◆ ENUNCIADO: Según el texto sobre la red cuántica de tres nodos, ¿qué dos entidades unieron esfuerzos en el grupo de investigación?

Avance cuántico: Por primera vez en la historia, tres cúbits atómicos remotos han sido entrelazados en una sola red

El mundo de la computación cuántica ha dado un paso significativo hacia adelante. Un grupo de investigación, que ha unido esfuerzos de la Universidad de Duke y la empresa IonQ, ha anunciado la creación de la primera red cuántica completamente distribuida de tres nodos del mundo, que funciona sobre la base de qubits atómicos individuales. Este logro abre nuevos horizontes para la escalabilidad de los sistemas cuánticos.
El resultado clave del trabajo fue la formación del llamado estado GHZ (Greenberger–Horne–Zeilinger), un entrelazamiento cuántico tripartito. Tres nodos cuánticos remotos, conectados mediante canales fotónicos, formaron un sistema único donde el cambio de estado de un qubit se refleja instantáneamente en los otros dos, independientemente de la distancia física entre ellos.
Por qué esto cambia las reglas del juego
Hasta ahora, el entrelazamiento cuántico se había demostrado con éxito entre dos nodos, y las redes de tres nodos solo existían en otras plataformas físicas. Sin embargo, trabajar con qubits atómicos individuales es la clave para crear sistemas computacionales prácticos. Estos qubits pueden controlarse, leerse y, lo más importante, escalarse de forma independiente.

◆ DATOS MOSTRADOS:
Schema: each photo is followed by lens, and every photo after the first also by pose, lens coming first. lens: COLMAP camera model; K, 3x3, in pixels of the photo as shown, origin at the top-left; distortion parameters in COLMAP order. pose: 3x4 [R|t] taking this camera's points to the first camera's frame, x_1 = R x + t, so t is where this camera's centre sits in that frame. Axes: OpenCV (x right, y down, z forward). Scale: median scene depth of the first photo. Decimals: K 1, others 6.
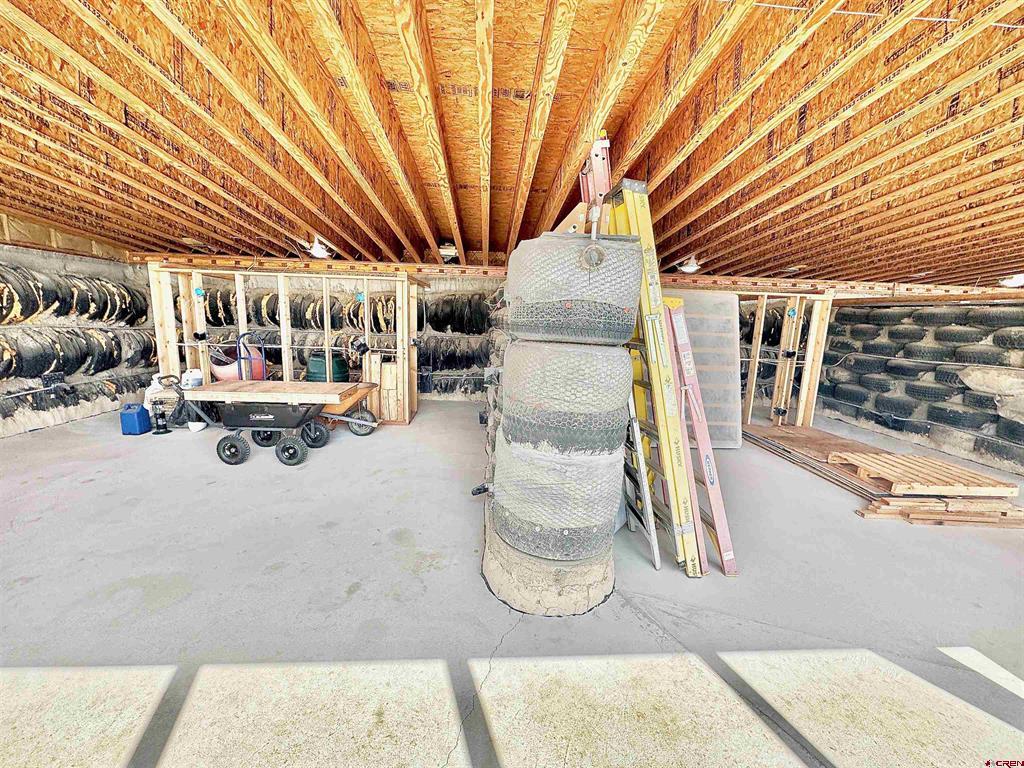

◆ RESPUESTA: La Universidad de Duke y la empresa IonQ.